We used Gigasheet to query, filter, and analyze MRF data across multiple states and payers, applying taxonomy, billing class, and rate type filters to isolate PA-specific professional E/M rates. Gigasheet's ability to run analytical queries against files at this scale, without data engineering or infrastructure overhead, is what made the analysis practical in the first place.
If you're a payer, provider organization, or self-funded employer that wants to explore your own rate positioning against this data, Gigasheet can help you query payer published data, compare negotiated rates, and turn raw information into market intelligence.
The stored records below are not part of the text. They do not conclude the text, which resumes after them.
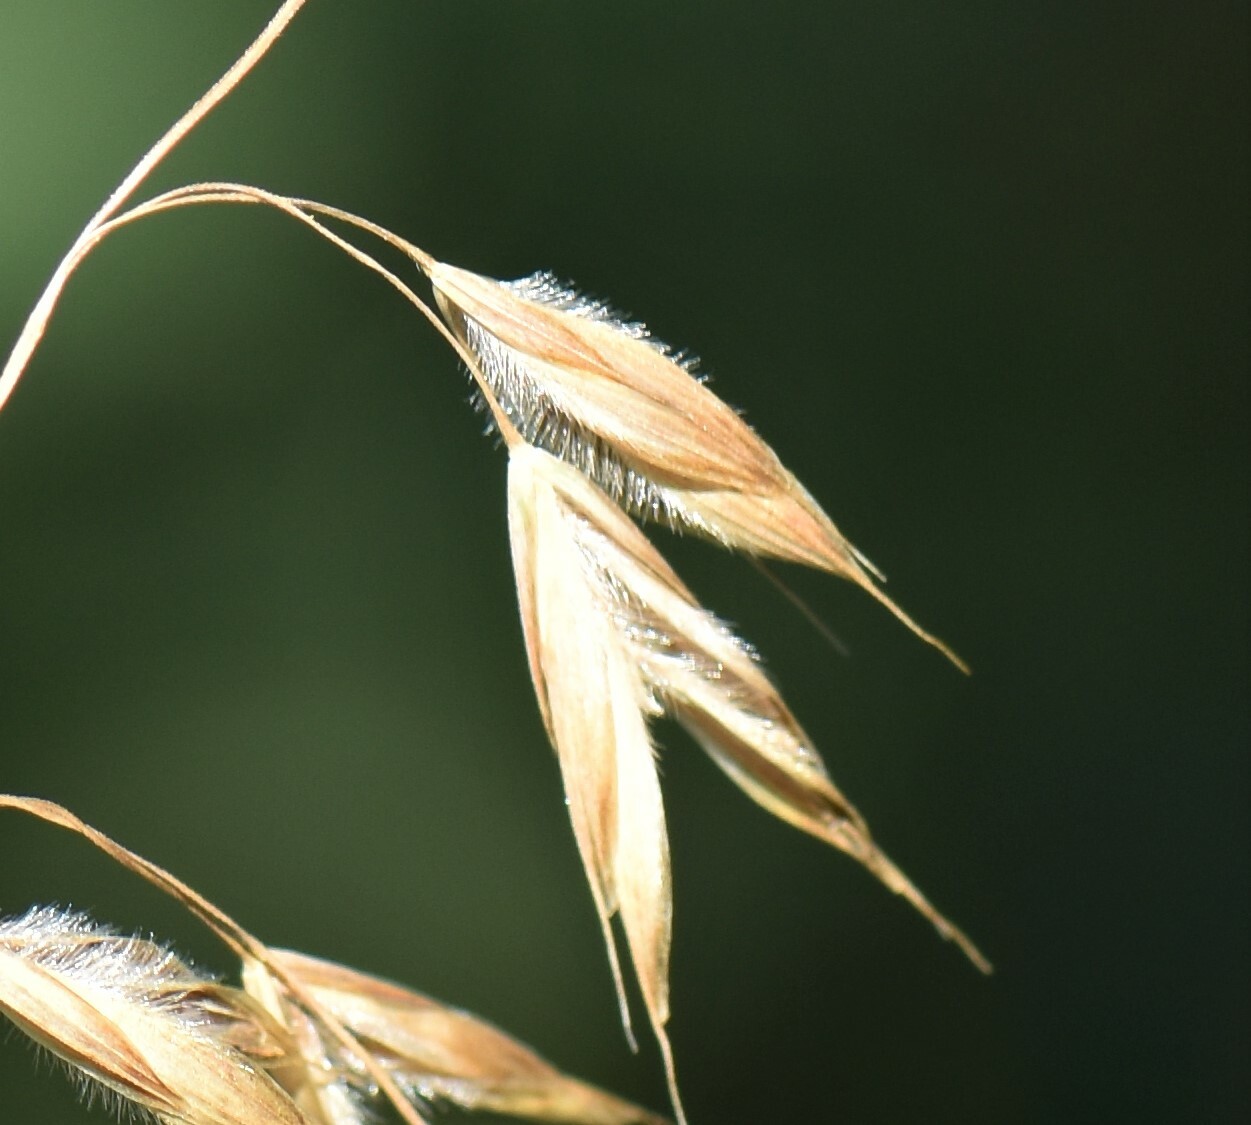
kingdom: Plantae
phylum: Tracheophyta
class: Liliopsida
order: Poales
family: Poaceae
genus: Bromus
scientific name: Bromus ciliatus
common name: Fringe brome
Do payer reimbursement rates for physician assistants vary by state? Yes, but not as dramatically as PA salaries do. Our analysis found that combined market medians for a 99213 visit range from approximately $64 in Pennsylvania to $87 in Massachusetts. Median PA salaries across those same states span from $115,000 to $135,000. The rate variation is real but does not consistently track with salary variation, and California, the highest-salary state in our sample, shows rates nearly identical to the lowest-salary state.
What do commercial payers pay for a PA office visit (99213)? Based on price transparency MRF data, market-wide median negotiated rates for a PA-billed 99213 ranged from approximately $64 (Pennsylvania) to $87 (Massachusetts) in our 2025 data. Individual payer rates within a state vary far more widely, from approximately $32 (Aetna fee schedule in Pennsylvania) to $173 (Harvard Pilgrim fee schedule in Massachusetts), for the exact same code.
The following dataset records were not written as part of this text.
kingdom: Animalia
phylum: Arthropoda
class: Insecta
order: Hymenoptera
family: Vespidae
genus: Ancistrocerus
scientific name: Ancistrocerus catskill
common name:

Are PA reimbursement rates higher in California than in other states? Not based on the MRF data we analyzed. California's combined market median for a 99213 visit is approximately $65, nearly identical to Pennsylvania's $64, despite California PAs earning $30,000 more annually. BCBS/Anthem dominates California's PA professional billing volume at fee schedule rates around $64.
What is the difference between negotiated and fee schedule rates in payer MRF data? Negotiated rates are individually contracted rates between a payer and a specific provider. Fee schedule rates are set amounts applied to categories of providers without individual negotiation. In our analysis, which tier pays more varies by market: in Pennsylvania, fee schedule rates were far below negotiated rates; in Texas, the reverse was true. In Massachusetts, Cigna's fee schedule rates ($136 for 99213) rivaled Harvard Pilgrim's negotiated rates, making Massachusetts unusual in that both its high-rate payers primarily use fee schedule contracts.
Data source: Payer machine-readable files (MRFs) published under 45 CFR 180, accessed May 2025–May 2026. Analysis performed in Gigasheet. Taxonomy 363A00000X, professional billing class, negotiated and fee schedule rate types only.